ASSIGNMENT>
Lines in the records below that contain the word "casing" must each be copied.
====== PROVIDED RECORDS ======
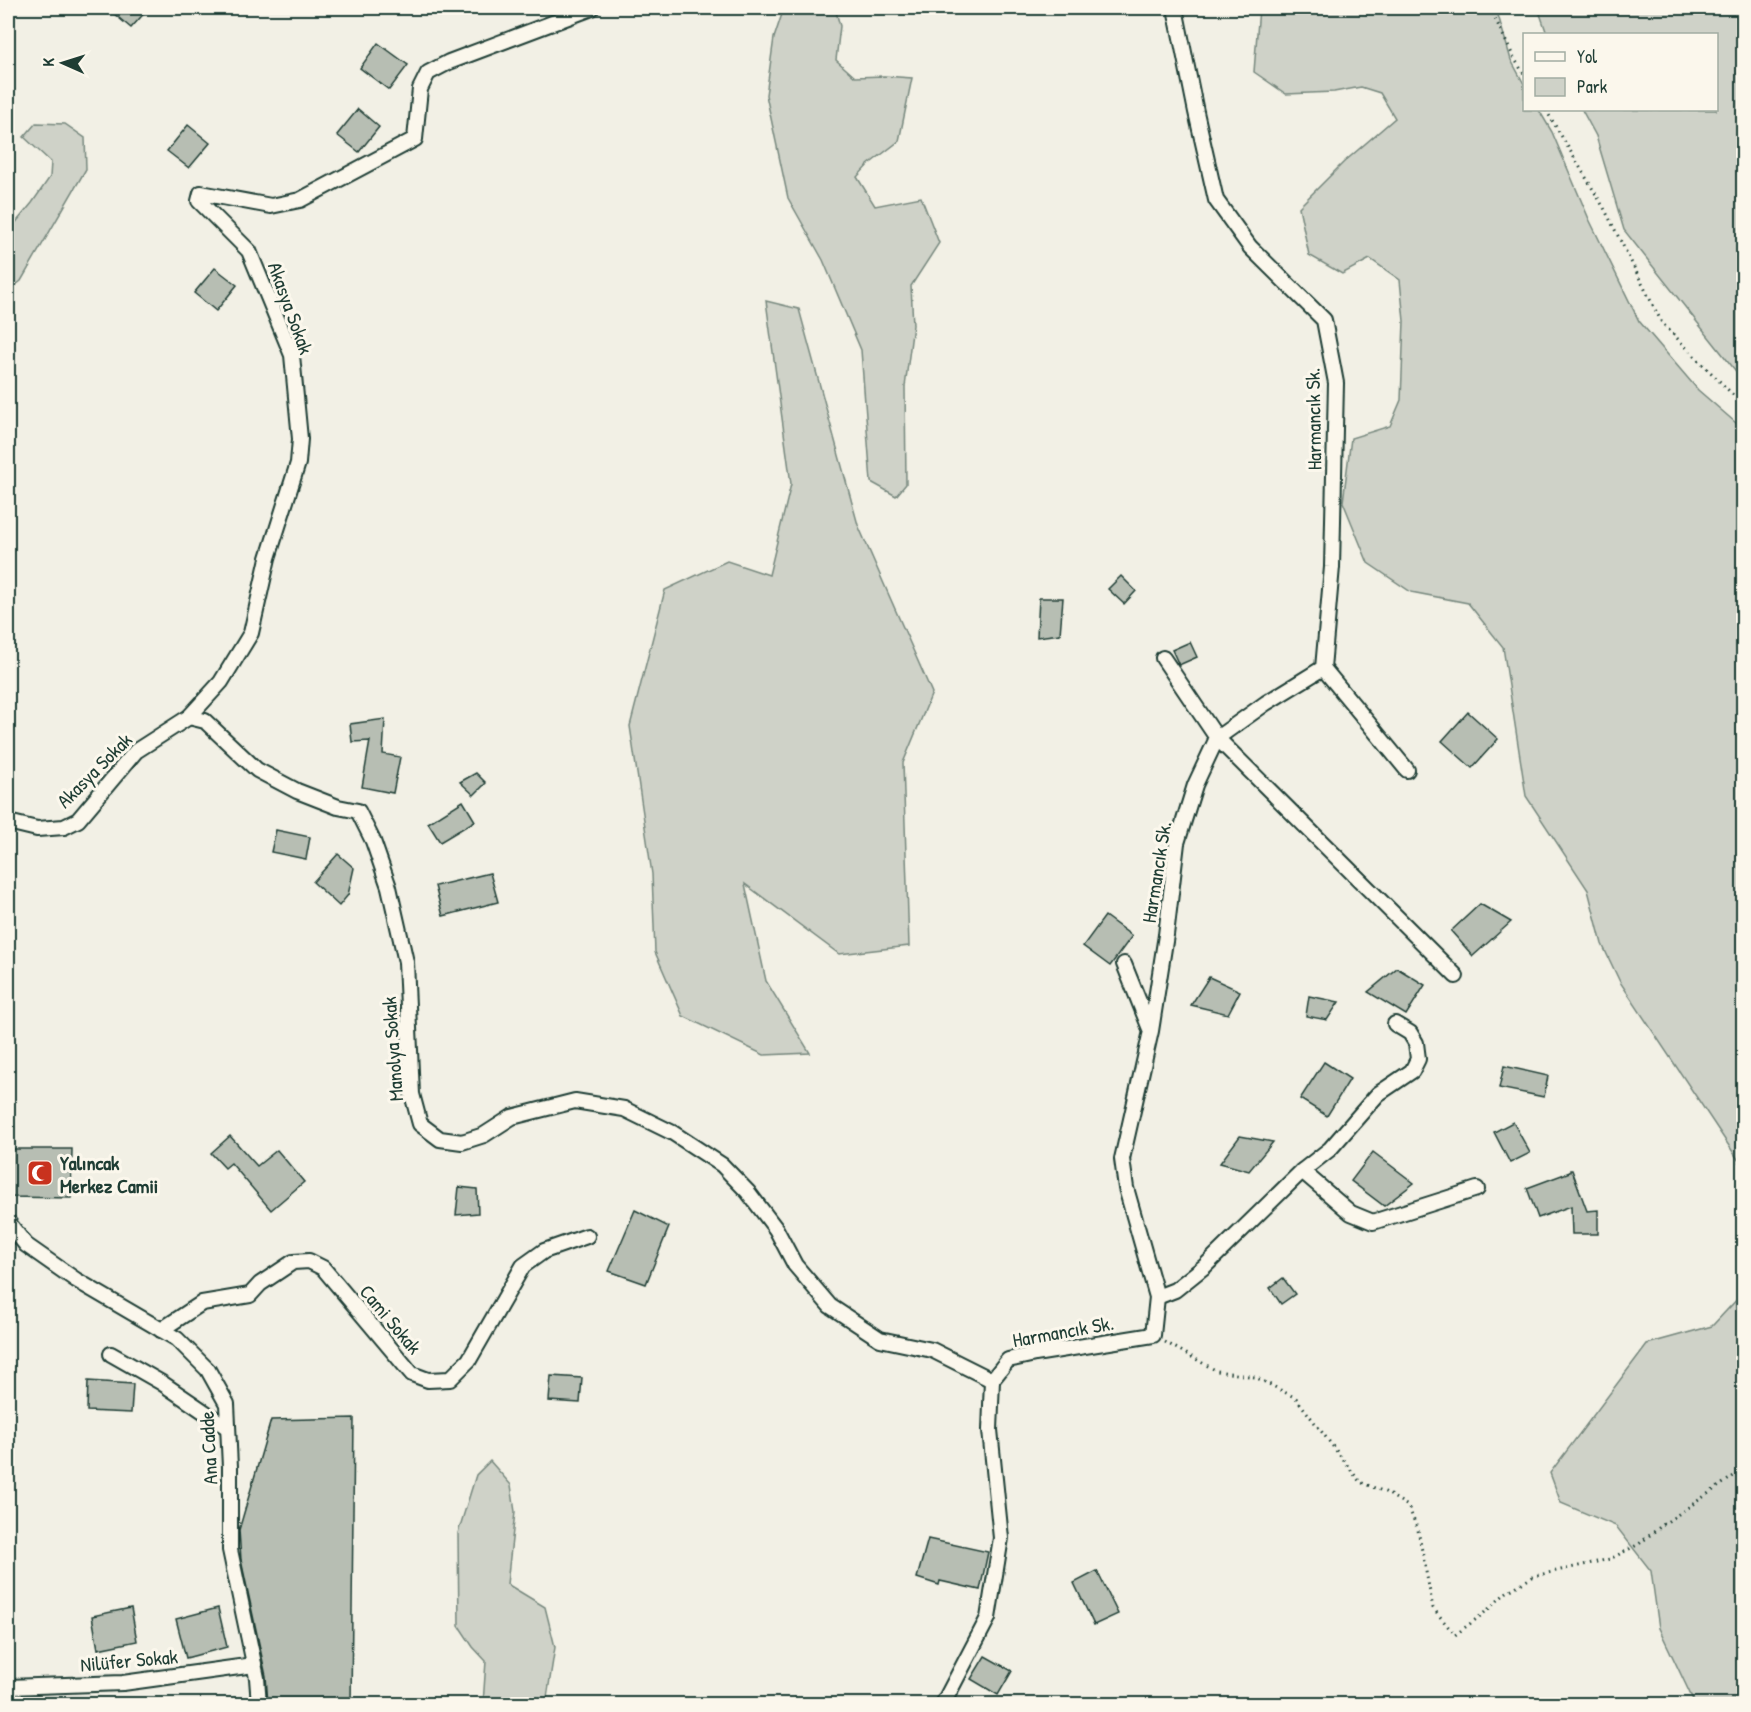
<svg xmlns="http://www.w3.org/2000/svg" width="1751" height="1712" viewBox="0 0 1751 1712" font-family="'Patrick Hand',sans-serif">
<style>
.green{fill:#cfd2c8;stroke:#77887e;stroke-width:1.5}
.building{fill:#b7beb3;stroke:#1f3d34;stroke-width:1.5}
.lines{fill:none;stroke-linecap:round;stroke-linejoin:round}
.street-casing{stroke:#1f3d34;stroke-width:18}
.path{stroke:#1f3d34;stroke-width:3;stroke-dasharray:1.5 4.5;stroke-linecap:butt}
.street{stroke:#fbf7ec;stroke-width:14}
.labels{text-anchor:middle;dominant-baseline:central;stroke-width:6;stroke-linejoin:round;paint-order:stroke}
.street-label{font-size:20px;fill:#1f3d34;stroke:#fbf7ec}
.poi-label{font-size:20px;font-weight:bold;fill:#1f3d34;stroke:#fbf7ec;text-anchor:start}
</style>
<rect width="100%" height="100%" fill="#f2f0e5"/>
<filter id="ink" filterUnits="userSpaceOnUse"><feTurbulence type="fractalNoise" baseFrequency=".0167" numOctaves="2"/><feDisplacementMap in="SourceGraphic" scale="12" xChannelSelector="R" yChannelSelector="G"/><feConvolveMatrix kernelMatrix="1 2 1 2 8 2 1 2 1" color-interpolation-filters="sRGB"/></filter>
<g filter="url(#ink)">
<g class="green">
<polygon points="784,8 835,8 840,26 836,60 855,77 884,76 912,78 899,141 868,165 857,177 875,206 921,197 939,243 911,286 913,325 905,387 906,484 896,496 871,482 861,350 823,260 788,198 766,95 774,38"/>
<polygon points="1259,8 1496,8 1511,60 1524,84 1524,110 1539,110 1552,132 1589,219 1639,321 1698,390 1743,429 1743,1167 1620,982 1602,944 1588,890 1526,796 1503,647 1468,603 1411,592 1368,563 1343,502 1351,438 1390,426 1401,400 1404,321 1400,280 1370,259 1342,274 1309,255 1299,207 1344,162 1395,118 1380,93 1361,87 1334,92 1286,94 1254,72"/>
<polygon points="1538,8 1743,8 1743,380 1624,230 1596,136 1582,110 1716,110 1716,34 1547,34"/>
<polygon points="36,123 65,124 85,138 86,169 21,281 8,291 8,232 32,203 50,177 51,162 24,137"/>
<polygon points="766,301 799,309 858,525 932,693 903,763 909,946 839,954 745,884 766,981 810,1053 764,1055 683,1016 655,952 652,874 630,726 665,590 727,561 769,575 791,484"/>
<polygon points="1743,1293 1743,1704 1695,1704 1659,1628 1651,1571 1616,1526 1561,1503 1550,1473 1647,1344 1712,1326"/>
<polygon points="490,1461 511,1485 515,1512 507,1584 545,1607 555,1647 546,1704 483,1704 486,1661 473,1647 459,1626 458,1533 476,1475"/>
</g>
<g class="building">
<polygon points="107,8 149,8 131,28"/>
<polygon points="378,43 408,65 389,90 360,68"/>
<polygon points="358,109 379,127 359,152 337,135"/>
<polygon points="188,125 210,143 189,168 167,151"/>
<polygon points="215,268 237,285 216,311 194,293"/>
<polygon points="1121,576 1136,591 1124,604 1108,589"/>
<polygon points="1039,598 1063,598 1060,634 1037,637"/>
<polygon points="1190,642 1197,657 1179,665 1172,650"/>
<polygon points="1468,712 1498,739 1472,768 1442,741"/>
<polygon points="385,719 383,754 400,757 393,793 362,787 370,741 352,742 350,724"/>
<polygon points="476,773 486,783 474,795 460,782"/>
<polygon points="463,801 475,821 440,842 428,823"/>
<polygon points="276,830 310,837 306,859 271,852"/>
<polygon points="338,854 354,868 348,895 339,906 313,882"/>
<polygon points="490,873 498,902 443,916 435,886"/>
<polygon points="1480,904 1511,922 1473,956 1451,931"/>
<polygon points="1105,916 1132,936 1110,966 1083,946"/>
<polygon points="1397,968 1425,985 1406,1015 1368,992"/>
<polygon points="1209,977 1240,991 1228,1014 1191,1005"/>
<polygon points="1309,996 1339,1002 1327,1020 1306,1016"/>
<polygon points="1324,1062 1350,1079 1327,1116 1300,1099"/>
<polygon points="1504,1066 1548,1076 1544,1097 1499,1088"/>
<polygon points="1513,1122 1530,1153 1510,1163 1494,1132"/>
<polygon points="230,1136 257,1166 277,1150 304,1182 271,1210 231,1163 225,1168 211,1153"/>
<polygon points="1240,1136 1273,1142 1249,1171 1220,1163"/>
<polygon points="10,1149 72,1149 71,1198 9,1197"/>
<polygon points="1373,1152 1414,1183 1384,1206 1351,1181"/>
<polygon points="1570,1170 1572,1170 1587,1211 1598,1210 1598,1234 1572,1234 1571,1206 1538,1218 1527,1188 1570,1172"/>
<polygon points="459,1187 477,1189 478,1213 456,1215"/>
<polygon points="635,1210 669,1227 646,1284 609,1271"/>
<polygon points="1283,1278 1295,1294 1281,1304 1270,1288"/>
<polygon points="551,1376 582,1378 580,1403 549,1401"/>
<polygon points="88,1381 133,1384 131,1413 87,1411"/>
<polygon points="354,1418 351,1704 268,1704 266,1676 241,1560 239,1530 271,1420"/>
<polygon points="928,1539 988,1552 980,1590 940,1581 939,1585 917,1578"/>
<polygon points="1097,1571 1118,1614 1094,1625 1074,1583"/>
<polygon points="131,1608 137,1641 98,1649 92,1616"/>
<polygon points="218,1608 227,1647 186,1658 176,1619"/>
<polygon points="985,1656 1012,1671 998,1695 971,1679"/>
</g>
<g class="lines">
<g class="street-casing">
<g id="street">
<polyline points="1163,658 1217,738 1456,976"/>
<polyline points="1323,668 1407,770"/>
<polyline points="189,717 205,721 257,770 297,791 338,807 358,811 373,841 389,887 406,962 412,1094 420,1124 440,1139 462,1142 484,1135 512,1117 575,1101 624,1109 673,1133 722,1165 748,1192 776,1229 795,1265 830,1306 880,1339 932,1350 992,1380"/>
<polyline points="8,822 37,829 64,827 78,820 136,751 189,717 221,682 251,633 268,558 298,463 300,439 292,355 249,251 199,201 201,193 271,206 300,200 415,139 420,89 428,73 449,62 592,8"/>
<polyline points="1124,964 1150,1029"/>
<polyline points="1302,1171 1351,1213 1373,1222 1477,1189"/>
<polyline points="8,1222 26,1245 76,1280 177,1339 208,1370 227,1404 230,1467 230,1550 257,1678 259,1704"/>
<polyline points="1157,1297 1175,1290 1205,1266 1302,1171 1330,1149 1378,1094 1412,1071 1418,1059 1416,1043 1410,1033 1395,1024"/>
<polyline points="161,1330 202,1303 250,1295 260,1284 293,1262 309,1261 323,1268 412,1374 428,1380 450,1379 469,1360 523,1266 544,1251 587,1236"/>
<polyline points="111,1354 162,1383 228,1428"/>
<polyline points="8,1687 123,1683 254,1665"/>
<polyline points="943,1704 988,1618 1001,1538 990,1430 992,1380 1008,1360 1035,1354 1153,1335 1157,1297 1126,1188 1122,1159 1151,1031 1166,935 1177,843 1195,785 1217,738 1266,703 1323,668 1332,567 1336,383 1324,320 1250,247 1216,200 1196,112 1175,8"/>
</g>
</g>
<g class="path">
<polyline points="1490,8 1514,58 1524,74"/>
<polyline points="1546,110 1604,208 1662,323 1744,406"/>
<polyline points="1165,1342 1217,1371 1255,1377 1296,1398 1360,1482 1385,1492 1408,1506 1418,1530 1433,1608 1455,1635 1483,1614 1507,1592 1534,1576 1610,1559 1639,1544 1661,1526 1744,1469"/>
</g>
<use href="#street" class="street"/>
</g>
</g>
<defs>
<g id="mosque-square" transform="scale(1.35)"><rect x="-9" y="-9" width="18" height="18" rx="4" fill="#c8321e" stroke="#fbf7ec"/><path d="M3.5-4.9A6 6 0 1 0 3.5 4.9A5 5 0 1 1 3.5-4.9Z" fill="#fff"/></g>
</defs>
<g fill-rule="evenodd">
<use href="#mosque-square" x="40" y="1173"/>
</g>
<g class="labels">
<g class="street-label">
<text transform="translate(291 308) rotate(70)">Akasya Sokak</text>
<text transform="translate(1313 419) rotate(-91)">Harmancık Sk.</text>
<text transform="translate(94 770) rotate(-45)">Akasya Sokak</text>
<text transform="translate(1156 872) rotate(-81)">Harmancık Sk.</text>
<text transform="translate(392 1049) rotate(-94)">Manolya Sokak</text>
<text transform="translate(391 1319) rotate(50)">Cami Sokak</text>
<text transform="translate(1063 1331) rotate(-10)">Harmancık Sk.</text>
<text transform="translate(208 1448) rotate(-93)">Ana Cadde</text>
<text transform="translate(129 1660) rotate(-5)">Nilüfer Sokak</text>
</g>
<g class="poi-label">
<text x="60" y="1162">Yalıncak<tspan x="60" dy="23">Merkez Camii</tspan></text>
</g>
</g>
<rect width="1751" height="1712" fill="none" stroke="#fbf7ec" stroke-width="30"/>
<rect x="15" y="15" width="1721" height="1682" fill="none" stroke="#1f3d34" stroke-width="2" filter="url(#ink)"/>
<rect x="1523" y="33" width="195" height="78" fill="#fbf7ec" stroke="#a3ada2" stroke-width="1.5"/>
<rect x="1535" y="52" width="30" height="9" fill="#fbf7ec" stroke="#a3ada2" stroke-width="1.5"/>
<text x="1577" y="63" font-size="18" fill="#1f3d34">Yol</text>
<rect x="1535" y="78" width="30" height="18" fill="#cfd2c8" stroke="#a3ada2" stroke-width="1.5"/>
<text x="1577" y="93" font-size="18" fill="#1f3d34">Park</text>
<g transform="translate(63 63) rotate(273)" stroke="#fbf7ec" stroke-width="4.5" paint-order="stroke">
<path d="M0-4.5L10 22L0 15L-10 22Z" fill="#1f3d34"/>
<text y="-9" font-size="16" font-weight="bold" text-anchor="middle" fill="#1f3d34">K</text>
</g>
</svg>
======
ANSWER SPACE>
.street-casing{stroke:#1f3d34;stroke-width:18}
<g class="street-casing">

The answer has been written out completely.